**PROVIDED TEXT**
--
Category Archives: Family Law

Family Arrangement – Object of

In Kale v. Director of Consolidation, (1976) 3 SCC 119, it was held as under:
“By virtue of a family settlement or arrangement members of a family descending from a common ancestor or a near relation seek to sink their differences and disputes, settle and resolve their conflicting claims or disputed titles once for all in order to buy peace of mind and bring about complete harmony and goodwill in the family. The family arrangements are governed by a special equity peculiar to themselves and would be enforced if honestly made.
--
**RECORD SET**

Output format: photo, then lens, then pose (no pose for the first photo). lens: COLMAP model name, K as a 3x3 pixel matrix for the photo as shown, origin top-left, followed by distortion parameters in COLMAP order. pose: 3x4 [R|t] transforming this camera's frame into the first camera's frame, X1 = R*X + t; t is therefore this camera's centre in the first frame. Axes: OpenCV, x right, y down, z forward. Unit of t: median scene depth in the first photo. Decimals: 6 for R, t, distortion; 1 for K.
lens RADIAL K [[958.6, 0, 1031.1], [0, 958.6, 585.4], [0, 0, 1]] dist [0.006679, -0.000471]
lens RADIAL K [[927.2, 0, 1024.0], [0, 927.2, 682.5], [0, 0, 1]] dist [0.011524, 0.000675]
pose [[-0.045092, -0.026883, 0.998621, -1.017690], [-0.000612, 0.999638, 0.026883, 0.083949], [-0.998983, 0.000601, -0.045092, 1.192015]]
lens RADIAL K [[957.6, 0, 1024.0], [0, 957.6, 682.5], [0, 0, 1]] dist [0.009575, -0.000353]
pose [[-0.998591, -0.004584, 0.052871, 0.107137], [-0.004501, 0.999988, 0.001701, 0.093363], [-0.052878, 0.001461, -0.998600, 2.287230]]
--
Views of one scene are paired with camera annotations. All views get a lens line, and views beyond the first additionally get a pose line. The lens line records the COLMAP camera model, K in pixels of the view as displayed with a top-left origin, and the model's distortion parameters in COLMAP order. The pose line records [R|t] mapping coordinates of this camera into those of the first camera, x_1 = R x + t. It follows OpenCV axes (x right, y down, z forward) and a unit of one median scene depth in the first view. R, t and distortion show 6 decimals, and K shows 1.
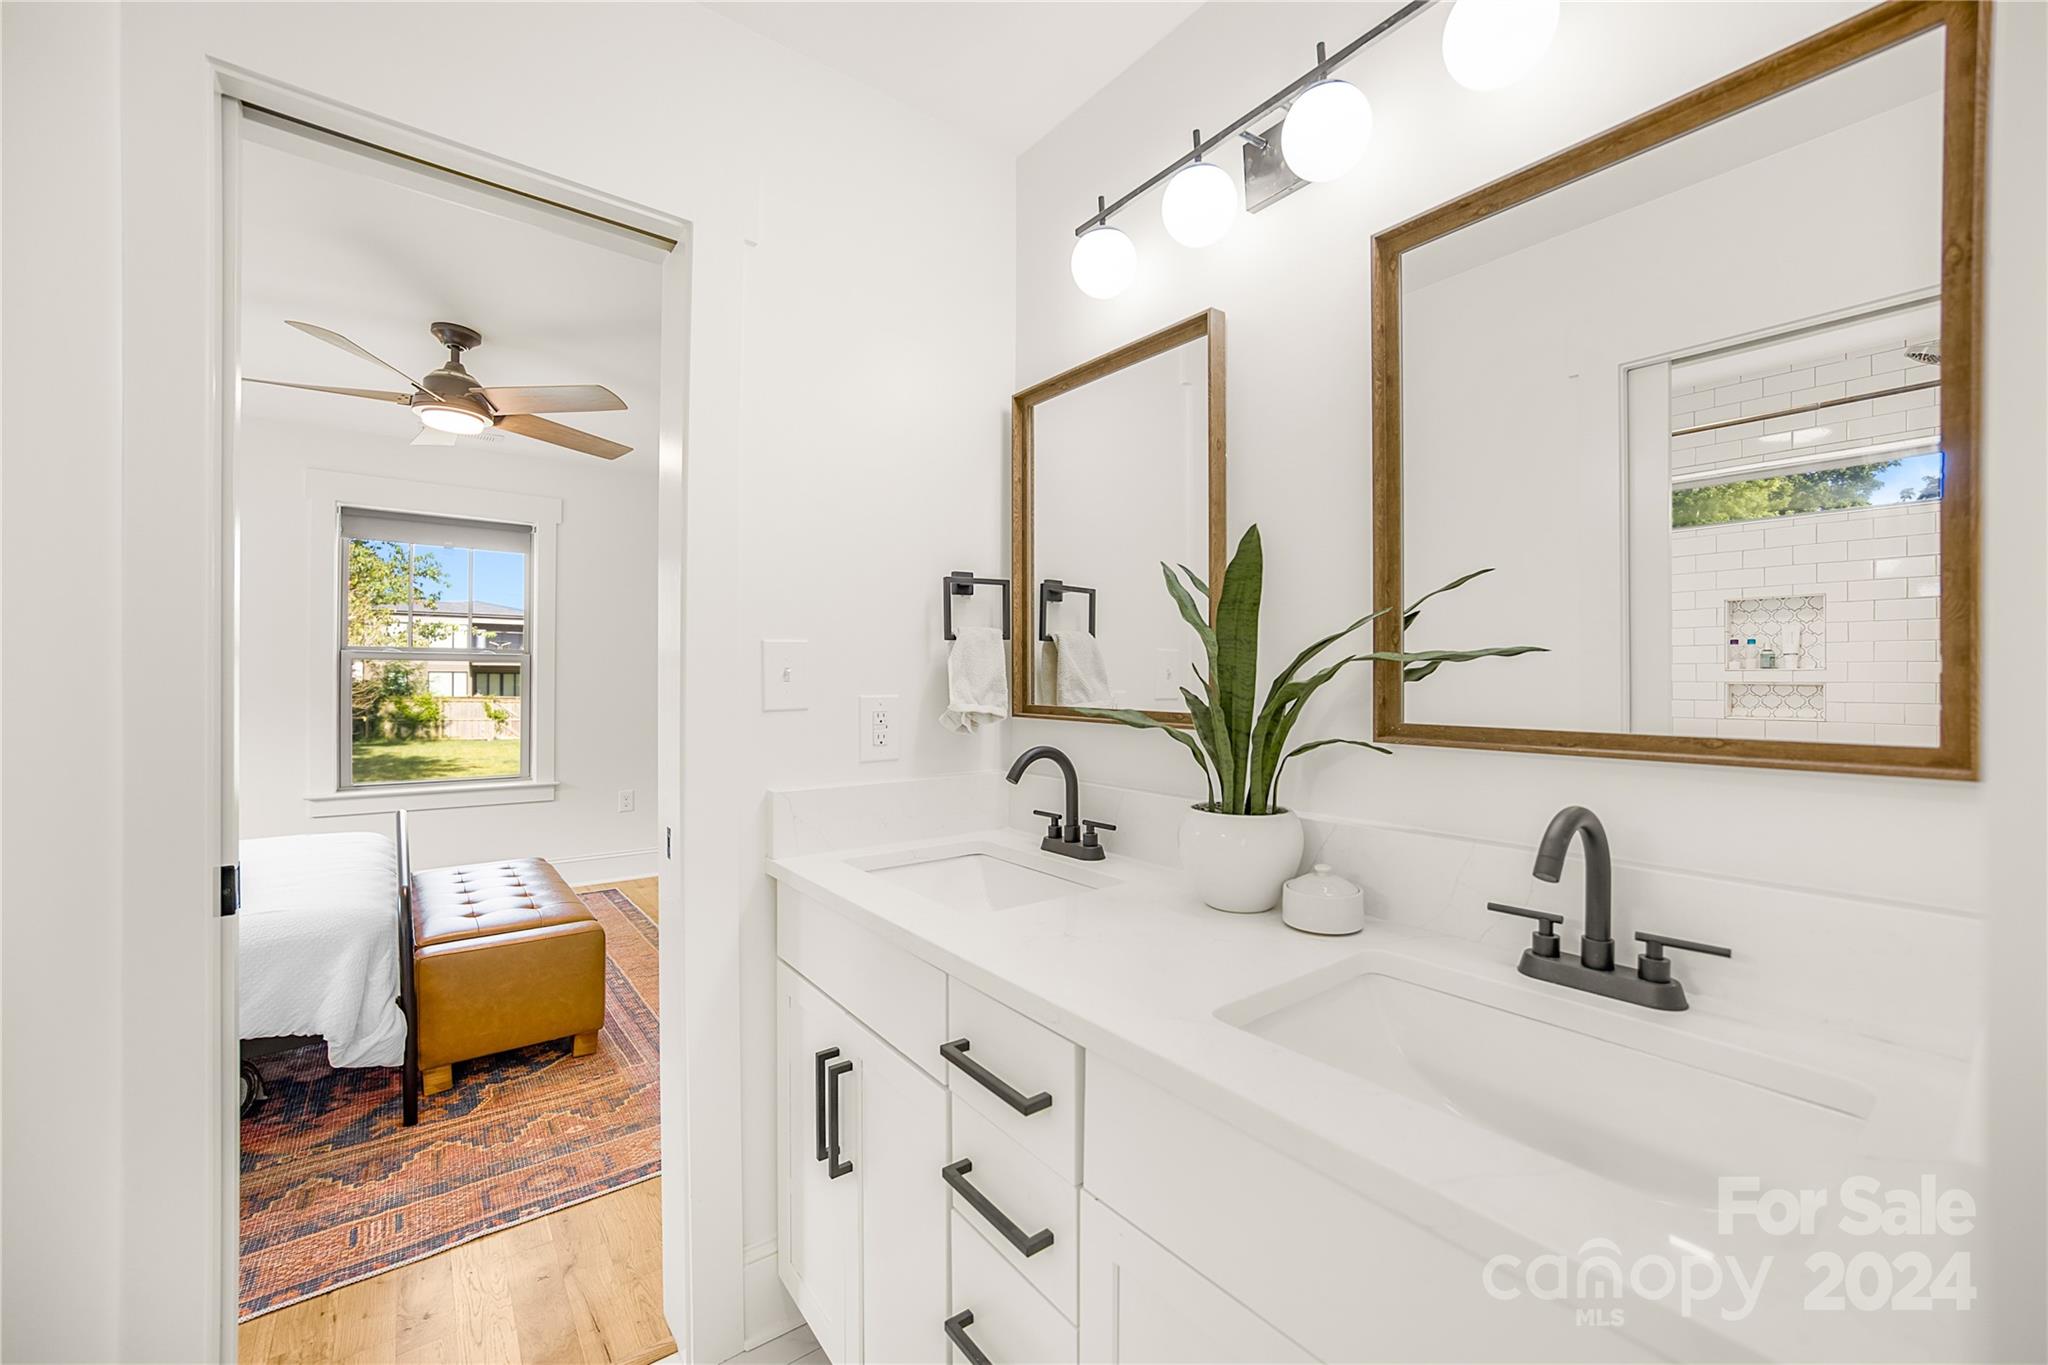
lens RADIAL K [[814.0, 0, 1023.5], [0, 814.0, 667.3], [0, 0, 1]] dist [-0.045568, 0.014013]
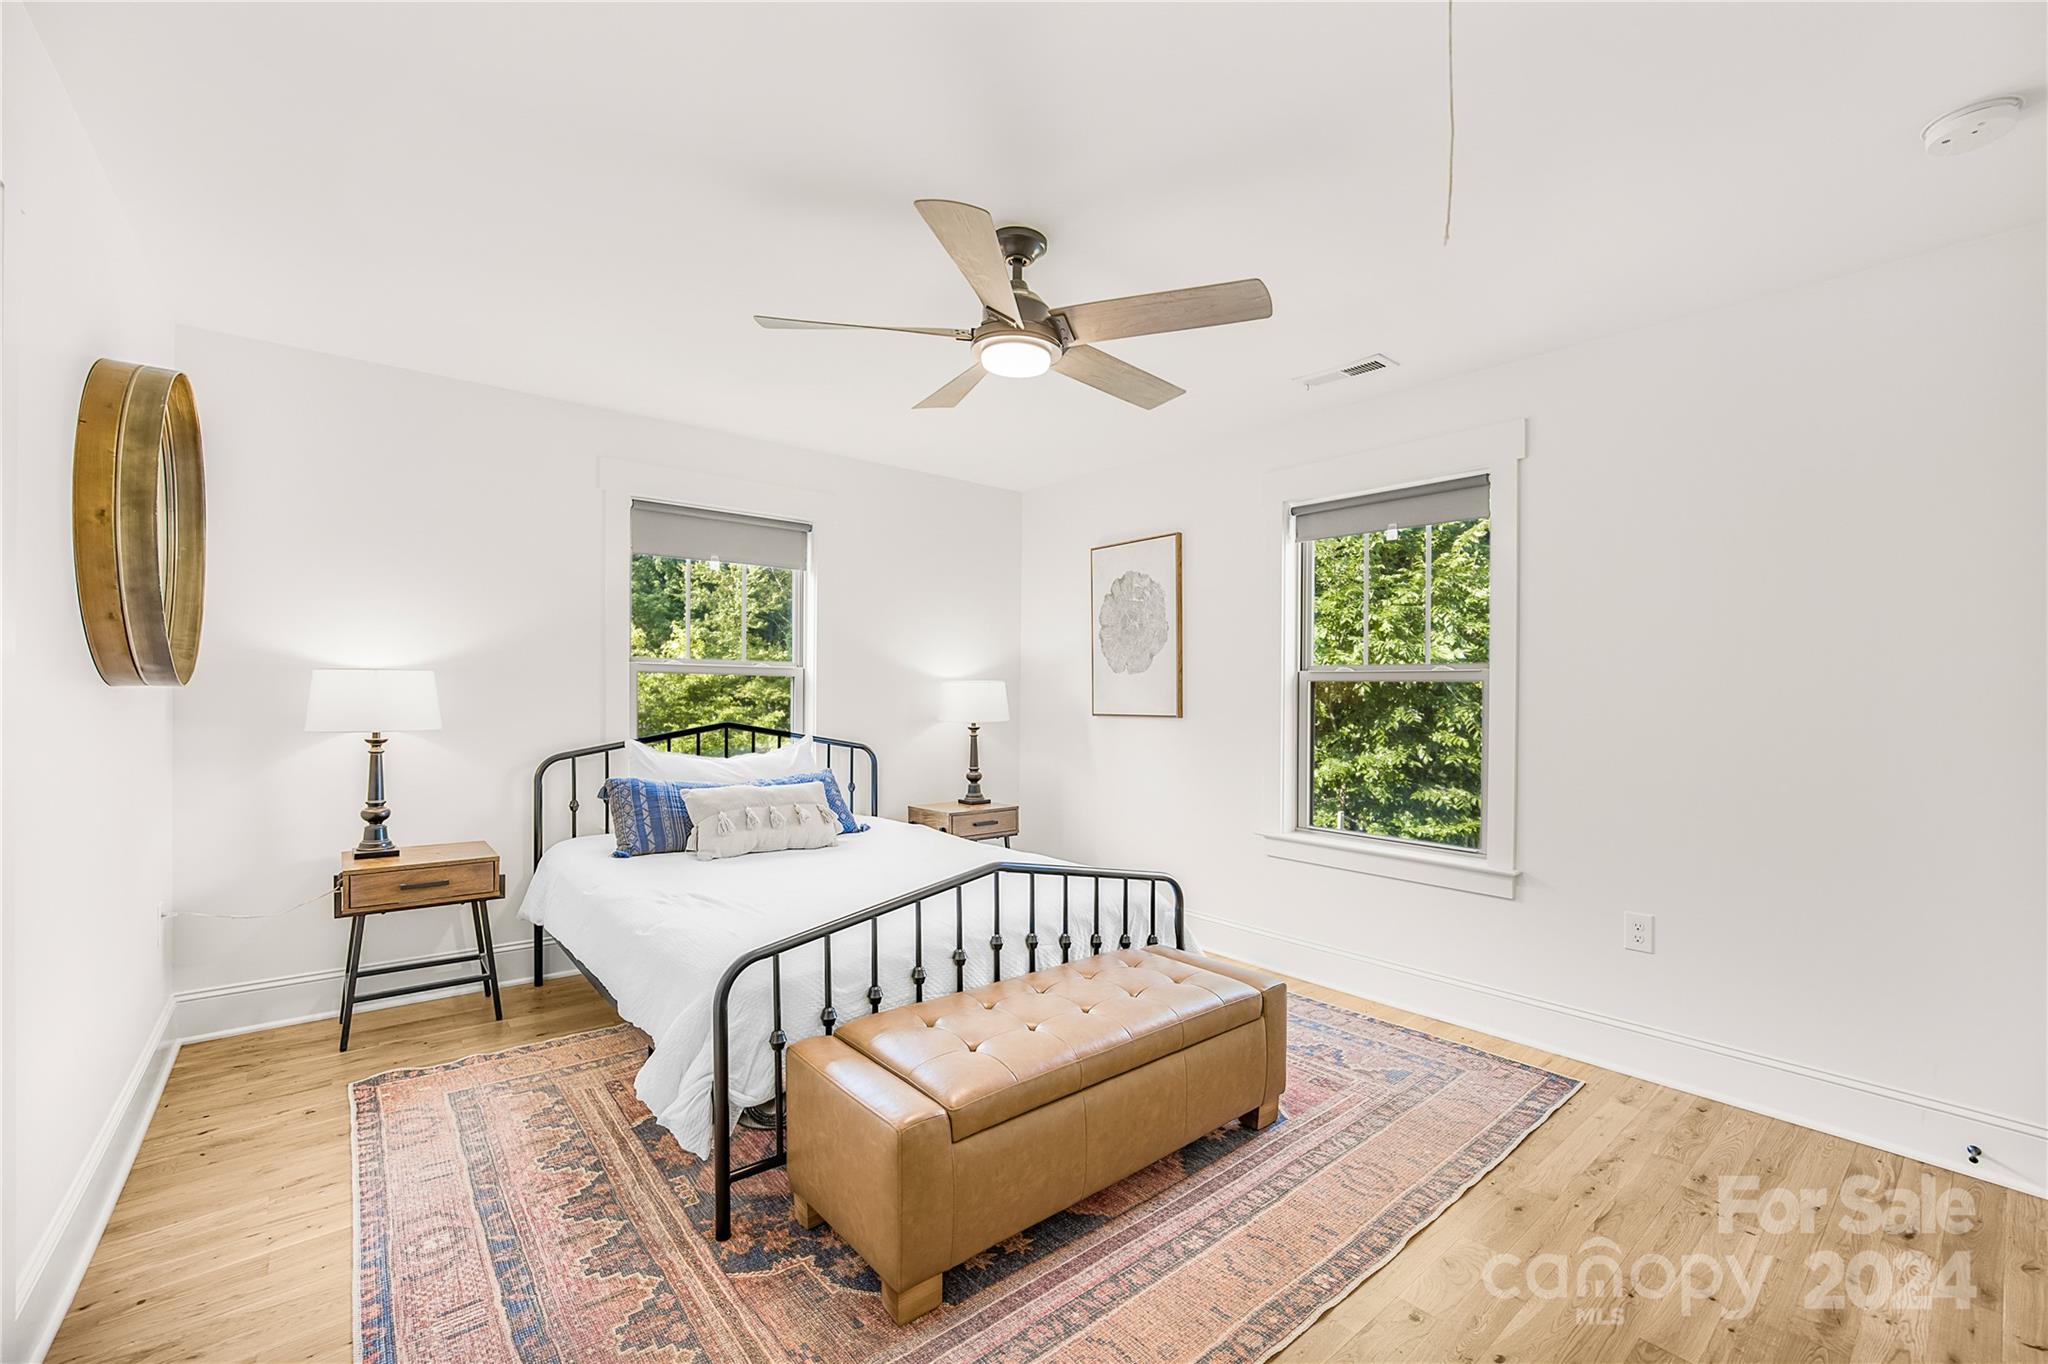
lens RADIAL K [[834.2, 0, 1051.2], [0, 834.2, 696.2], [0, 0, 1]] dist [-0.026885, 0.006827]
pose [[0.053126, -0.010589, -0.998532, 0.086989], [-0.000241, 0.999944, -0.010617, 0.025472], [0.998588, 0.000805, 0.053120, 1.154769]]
--
**PROBLEM DETAILS**
According to the family law excerpt, under what condition would family arrangements be enforced? These records have nothing to do with the family law excerpt.

**RESPONSE TO THIS TASK**
They would be enforced if honestly made.